In an unprecedented move, Tesla Inc. (TSLA) CEO Elon Musk has revealed order book statistics for his company’s cars. Amid increasing concerns that demand for Tesla’s mass-market Model 3 car may be on the decline, Musk tweeted that the company has received a total of over 7,000 new orders: 5,000 orders for the Model 3  and over 2,000 orders for the Model S and Model X. Responding to a Twitter user’s question, Musk tweeted: “Dunno where this bs is coming from. Who knows about the future, but last week we had over 2000 S/X and 5000 Model 3 *new* net orders.” 
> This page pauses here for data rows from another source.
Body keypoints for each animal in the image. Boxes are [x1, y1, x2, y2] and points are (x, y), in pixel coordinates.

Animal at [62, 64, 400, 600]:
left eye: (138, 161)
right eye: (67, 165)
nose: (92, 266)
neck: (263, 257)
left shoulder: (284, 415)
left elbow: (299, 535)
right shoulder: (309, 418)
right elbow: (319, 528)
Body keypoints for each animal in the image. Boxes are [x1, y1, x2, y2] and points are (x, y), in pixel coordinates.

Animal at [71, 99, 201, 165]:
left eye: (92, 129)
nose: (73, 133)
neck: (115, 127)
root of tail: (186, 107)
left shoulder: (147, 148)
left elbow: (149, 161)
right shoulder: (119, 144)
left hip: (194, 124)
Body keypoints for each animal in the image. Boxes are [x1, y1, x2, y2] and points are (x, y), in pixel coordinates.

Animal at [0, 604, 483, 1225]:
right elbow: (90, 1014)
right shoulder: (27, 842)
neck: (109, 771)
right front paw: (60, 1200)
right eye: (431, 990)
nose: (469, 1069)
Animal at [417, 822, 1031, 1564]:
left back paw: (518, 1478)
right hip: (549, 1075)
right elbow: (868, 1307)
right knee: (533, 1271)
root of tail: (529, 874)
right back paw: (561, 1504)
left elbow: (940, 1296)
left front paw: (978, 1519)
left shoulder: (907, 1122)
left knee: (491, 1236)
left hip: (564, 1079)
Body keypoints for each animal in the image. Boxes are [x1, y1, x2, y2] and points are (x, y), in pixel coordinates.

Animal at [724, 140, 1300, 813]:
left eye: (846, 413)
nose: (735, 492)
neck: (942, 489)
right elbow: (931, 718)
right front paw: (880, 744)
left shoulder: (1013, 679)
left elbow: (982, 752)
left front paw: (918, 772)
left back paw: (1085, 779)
The use of word “net” by Musk indicates that the orders are after accounting for possible cancellations, according to EV portal Elektrek. The 2,000 weekly orders for the Model S and X also match the global average for those cars that Tesla is trying to achieve. The tweet comes at a time when Tesla has opened up Model 3 orders to everyone by dropping the reservation system. (See also: Tesla to Speed Up Model 3 Buying by Dropping Reservation System.)

The tweet comes, said the news site, as the Palo Alto, California-based company is receiving “a very large batch of orders, likely much larger than 5,000, especially from those waiting for the two all-wheel-drive versions.”

Attempts to Silence Critics?

Traditionally, Tesla has reported the delivery and production numbers only on a quarterly basis, and it offers some insights into comparative figures during the same period of the previous year. Musk’s tradition-breaking revelation may be an attempt to quell the bad publicity from Model 3 order cancellations.

Yesterday, Needham analyst Rajvindra Gill issued a new note to clients claiming that Model 3 is facing high cancellation rate, reports Elektrek. Yesterday's nearly 2% decline in Tesla stock price was attributed to a Needham note that read, in part, “Based on our checks, refunds are outpacing deposits as cancellations accelerate. The reasons are varied: extended wait times, the expiration of the $7,500 credit, and unavailability of the $35k base model.”

Gill has downgraded Tesla stock to sell owing to the variety of reasons quoted in the note, and claiming that the company’s capital structure is “unsustainable.” Between February and June, Goldman Sachs' research desk has also twice downgraded Tesla stock to sell owing to production issues. (See also: Tesla Will Miss Model 3 Goals Again: Goldman Sachs.)

Tesla shares were trading at $320.25 during Friday morning.